Inhiber la respiration/métabolisme provoque de manière fiable le trouble bipolaire
Juste un rapide post sur une étude, qui prétend avoir établi une méthode fiable pour induire le trouble bipolaire dans un modèle animal. Cette méthode fiable consiste simplement à administrer une faible dose d'un inhibiteur mitochondrial. Plus précisément, un inhibiteur du complexe I de la chaîne de transport des électrons (CTE). L'administration chronique à faible dose a reproduit de manière fiable tous les symptômes centraux du trouble bipolaire, y compris la manie, la dépression, l'anhedonie, l'anxiété, etc. Ainsi, la conclusion de l'étude n'est pas seulement que le trouble bipolaire est très certainement d'origine métabolique, mais qu'une inhibition même légère de la phosphorylation oxydative peut le provoquer de manière fiable. Compte tenu du stress chronique auquel la plupart des citoyens du monde "développé" sont soumis quotidiennement, je suis surpris que si peu de personnes (relativement parlant) aient été diagnostiquées avec cette condition. Mais les chiffres des diagnostics bipolaires sont en forte hausse, donc, dans un sens tordu, ce n'est pas une cause perdue pour la psychiatrie et sa quête de transformer chaque personne vivante en un (de préférence à vie) patient. À l'inverse, l'étude suggère également que l'amélioration de la fonction de la CTE, et plus spécifiquement des complexes I et II, pourrait être un traitement fiable du trouble bipolaire. L'un des traitements les plus efficaces pour les déficiences des complexes I et II est le bleu de méthylène (BM). En corroboration de cette hypothèse, le BM a déjà été montré comme thérapeutique pour la dépression sévère et possiblement le trouble bipolaire chez l'homme.

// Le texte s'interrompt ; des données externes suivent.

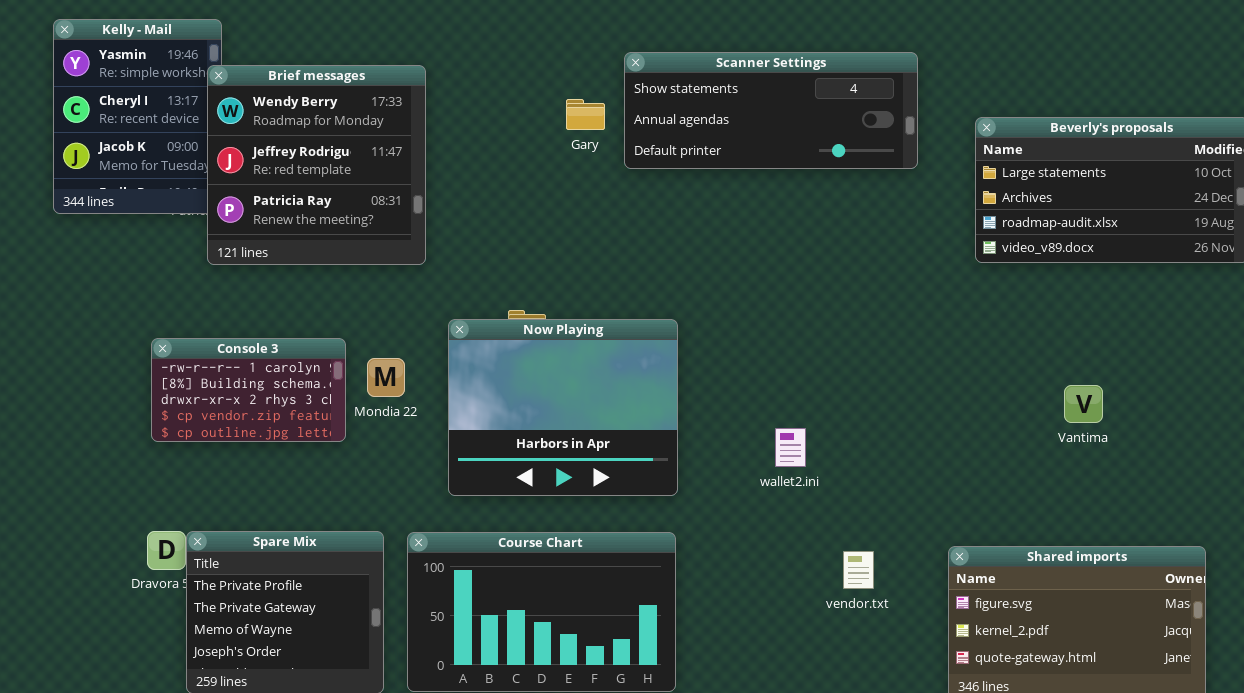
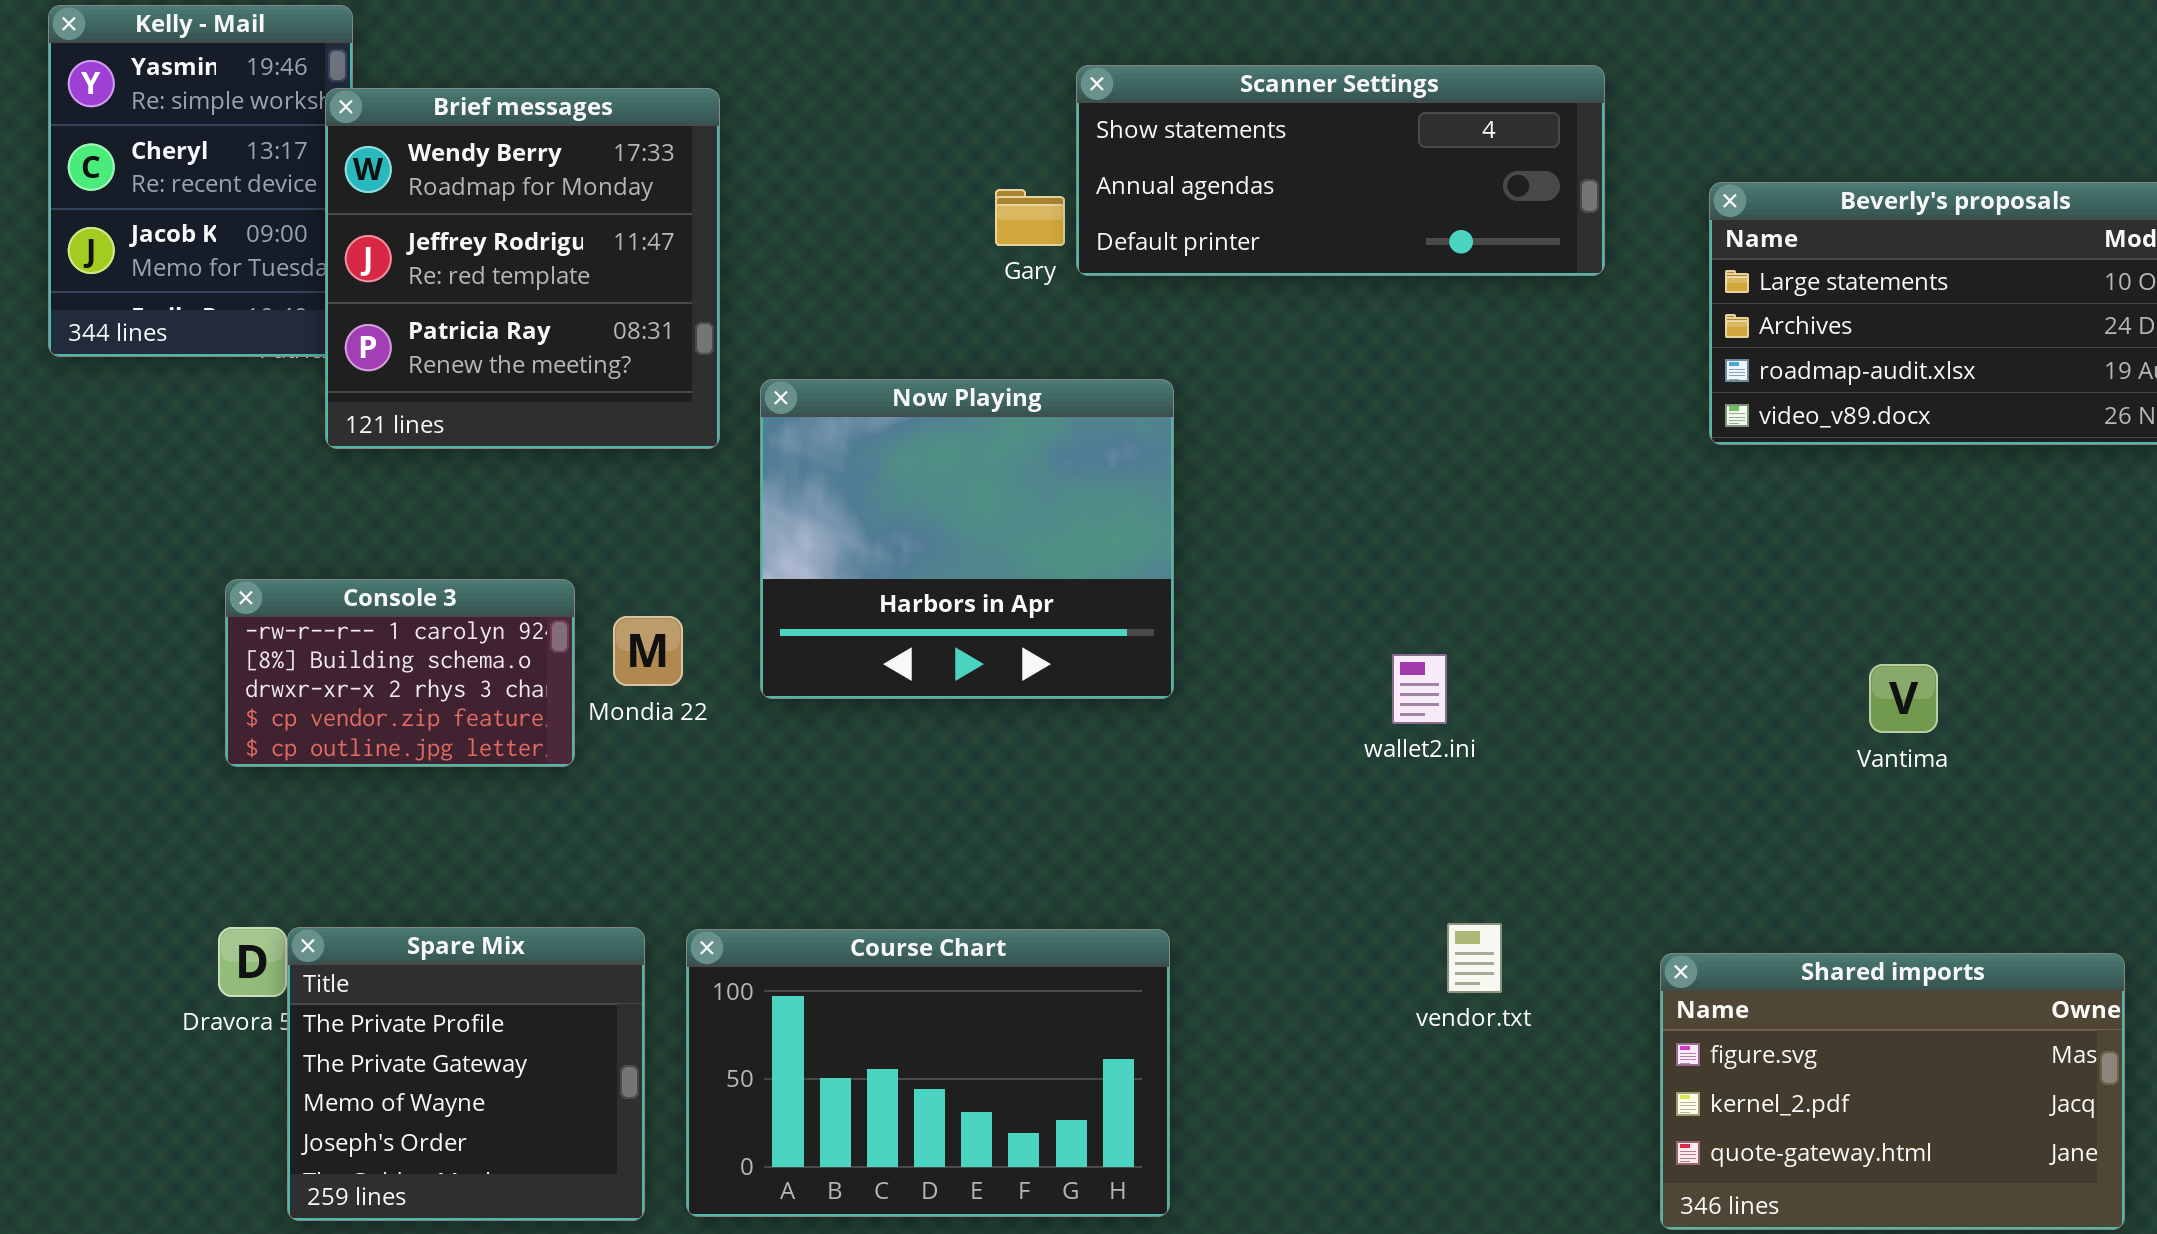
Gary: [566,99,605,130] -> [995,189,1065,246], moved
Now Playing: [448,319,678,496] -> [760,379,1174,699], moved
wallet2.ini: [775,428,806,467] -> [1392,654,1447,724], moved
vendor.txt: [843,551,874,589] -> [1447,923,1502,993], moved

https://www.nature.com/articles/s41398-021-01215-y
“…Nous avons imité un léger stress mitochondrial robustement rapporté dans le trouble bipolaire (TBP) par une exposition chronique à des doses uniques et très faibles d'inhibiteurs des complexes de respiration mitochondriale in vitro et in vivo. L'exposition des cellules SH-SY5Y d'origine neuronale à une très faible dose (10 pM) de roténone, un inhibiteur du complexe de respiration mitochondriale (Co)I, pendant 72 ou 96 h n'a pas affecté la viabilité cellulaire et les niveaux d'espèces réactives de l'oxygène (ERO). Pourtant, elle a induit un double effet sur la respiration mitochondriale : une augmentation statistiquement significative de plusieurs fois de la plupart des paramètres du taux de consommation d'oxygène (OCR) vs. une diminution significative de tous les paramètres OCR, respectivement. Les faibles doses chroniques d'acide 3-nitropropionique (3-NP) (inhibiteur du CoII) n'ont pas induit de changements durables dans les paramètres mitochondriaux des cellules. **L'administration intrapéritonéale de 0,75 mg/kg/jour de roténone à des souris mâles pendant 4 ou 8 semaines n'a pas affecté l'activité spontanée et motrice, mais a causé des comportements associés à la manie et à la dépression après 4 et 8 semaines, respectivement, accompagnés de changements pertinents dans l'OCR basal mitochondrial et dans les niveaux de protéines de respiration mitochondriale. Notre modèle est l'un des rares modèles animaux de type TBP présentant une validité de construction (dysfonction mitochondriale légère), de face (temps d'immobilité diminué/augmenté dans le test de nage forcée, consommation augmentée/diminuée de solution sucrée, temps passé augmenté/diminué dans les bras ouverts du labyrinthe en croix surélevé) et prédictive (inversion des changements comportementaux induits par la roténone par le traitement au lithium). Notre régime de roténone, employant des doses qui, à notre connaissance, n'ont jamais été utilisées auparavant, diffère de ceux induisant des modèles de type maladie de Parkinson en n'affectant pas les niveaux d'ERO et la viabilité cellulaire in vitro ni l'activité motrice in vivo.”